---------- Extrait du texte ----------

Un an avant de marier Sylva Mouralian, Zahabi avait dit à sa douce qu’il souhaitait la voir un jour donner naissance à des jumelles.

« Moi, j’en voulais deux en même temps, racontait avec amusement le combattant de 31 ans la semaine dernière. Quand elle est tombée enceinte, on est allé à l’hôpital pour l’échographie et dès que le médecin a touché son ventre, j’ai crié que j’en voyais deux. Ma femme ne me croyait pas, mais quand elle a su que j’avais raison, elle est tombée en état de choc. Elle n’a pas pu parler pendant trois heures après ça! »

En juillet dernier, les amoureux ont accueilli les petites Aaliyah et Mila dans leur vie, avec tous les bouleversements que ça implique. La vie de Zahabi, un rat de gymnase qui avait toujours considéré le Tristar comme sa deuxième maison, a changé du jour au lendemain.

Puis, avant même que des cernes aient le temps de se former sous ses yeux, tout est revenu à la normale.

« Les deux premiers mois, quand les filles sont nées, j’étais à la maison pour aider ma femme le plus possible. J’allais m’entraîner et entre mes entraînements, je retournais chez moi. Mais après ça, j’ai recommencé à aller au gym à tous les jours et à y passer toutes mes journées », affirme le jeune vétéran.

« Il y a tellement d’études et de recherches à notre disposition maintenant. J’ai lu cinq ou six livres pour apprendre à régler l’horaire des bébés. Je les ai entraînées à dormir toute la nuit. À 2 mois et demi, elles faisaient des nuits de 11 heures! Elles sont comme dans l’armée avec moi! Maintenant, tous les pères de famille veulent avoir mes trucs au gym! »

Si la paternité n’a pas trop alourdi l’horaire de Zahabi, elle n’a pas non plus affecté sa mentalité. Plutôt que l’inciter à réduire la part de risque qui vient avec son métier, l’avènement de sa progéniture a engendré exactement le besoin inverse, celui de faire passer sa carrière en deuxième vitesse.

« Je veux me battre plus qu’avant, en fait, je veux me battre plus longtemps, précise-t-il. Je gère mon entraînement pour ne pas me faire mal dans le gymnase et je préserve mon corps le plus possible. Avec les enfants, je suis tellement motivé à faire des combats, je ne sais pas comment le décrire. »

Le long chemin du retour

Zahabi montera dans l’octogone de l’UFC pour la première fois depuis qu’il est papa samedi à Ottawa. Il affrontera pour l’occasion l’Américain Vince Morales (8-3). Il s’agira pour lui de l’achèvement d’une période d’inactivité qui s’est étirée sur 18 mois.

Les derniers souvenirs que Zahabi a laissés dans la cage ne sont pas glorieux. Surpris par un coup de coude de Ricardo Ramos, le Lavallois était tombé raide comme une barre au tapis, inconscient, et avait dû être transporté à l’hôpital. À la période de repos imposée qui a suivi se sont ajoutés de nombreux conflits d’horaire qui, au final, l’auront tenu à l’écart de la compétition pour une période beaucoup plus longue qu’il ne l’aurait souhaité.

---------- Données fournies ----------

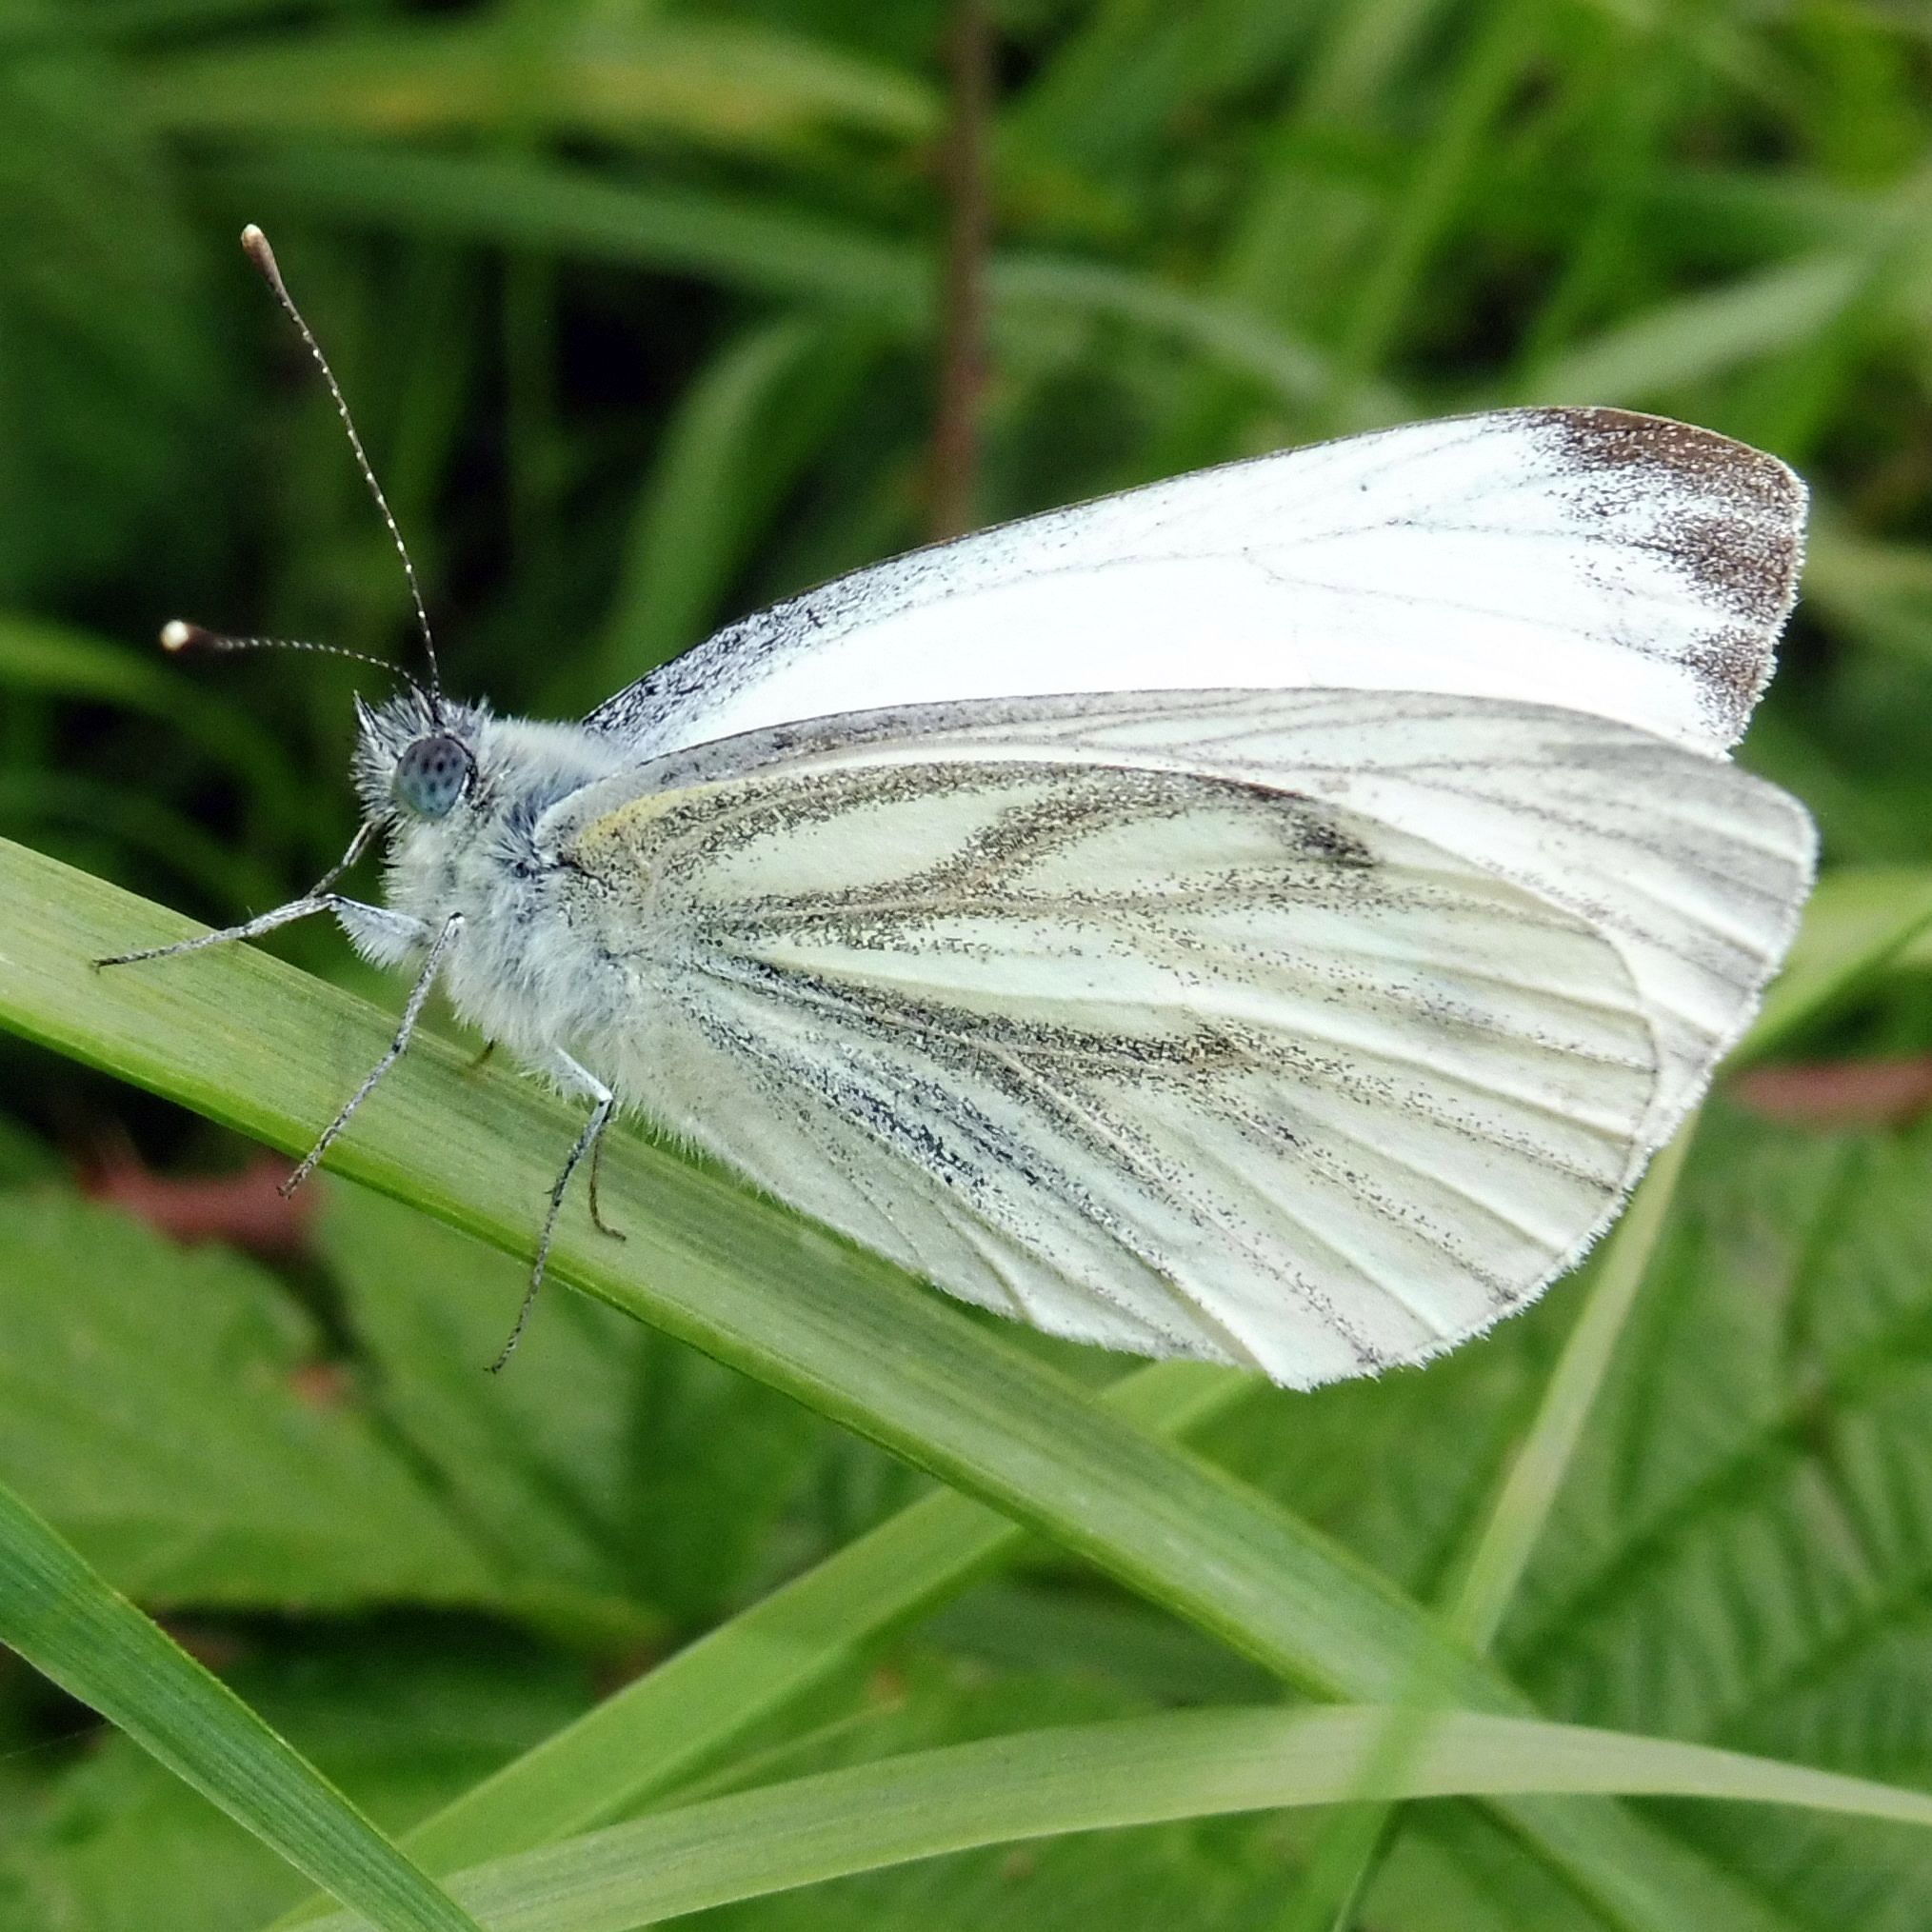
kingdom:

----------
---------- Données fournies ----------

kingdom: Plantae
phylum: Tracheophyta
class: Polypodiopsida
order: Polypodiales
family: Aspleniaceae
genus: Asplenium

----------

Tâche 1: Pour chaque affirmation, dites par oui ou par non si elle s'accorde avec l'article sur Zahabi, et citez mot pour mot les mots de l'article qui tranchent. (a) Pendant les deux premiers mois après la naissance des filles, Zahabi n'allait plus du tout s'entraîner. (b) À deux mois et demi, les jumelles dormaient 11 heures par nuit. (c) Zahabi est resté sans combattre pendant 18 mois.
Tâche 2: Recopiez mot pour mot le passage de l'article sur Zahabi, en commençant par « Puis, avant même » et en allant jusqu'à « le jeune vétéran. ».
Les enregistrements ne jouent aucun rôle ici.

Réponse rédigée 1:
(a) Non : « J’allais m’entraîner et entre mes entraînements, je retournais chez moi. »
(b) Oui : « À 2 mois et demi, elles faisaient des nuits de 11 heures! »
(c) Oui : « Il s’agira pour lui de l’achèvement d’une période d’inactivité qui s’est étirée sur 18 mois. »

Réponse rédigée 2:
Puis, avant même que des cernes aient le temps de se former sous ses yeux, tout est revenu à la normale.

« Les deux premiers mois, quand les filles sont nées, j’étais à la maison pour aider ma femme le plus possible. J’allais m’entraîner et entre mes entraînements, je retournais chez moi. Mais après ça, j’ai recommencé à aller au gym à tous les jours et à y passer toutes mes journées », affirme le jeune vétéran.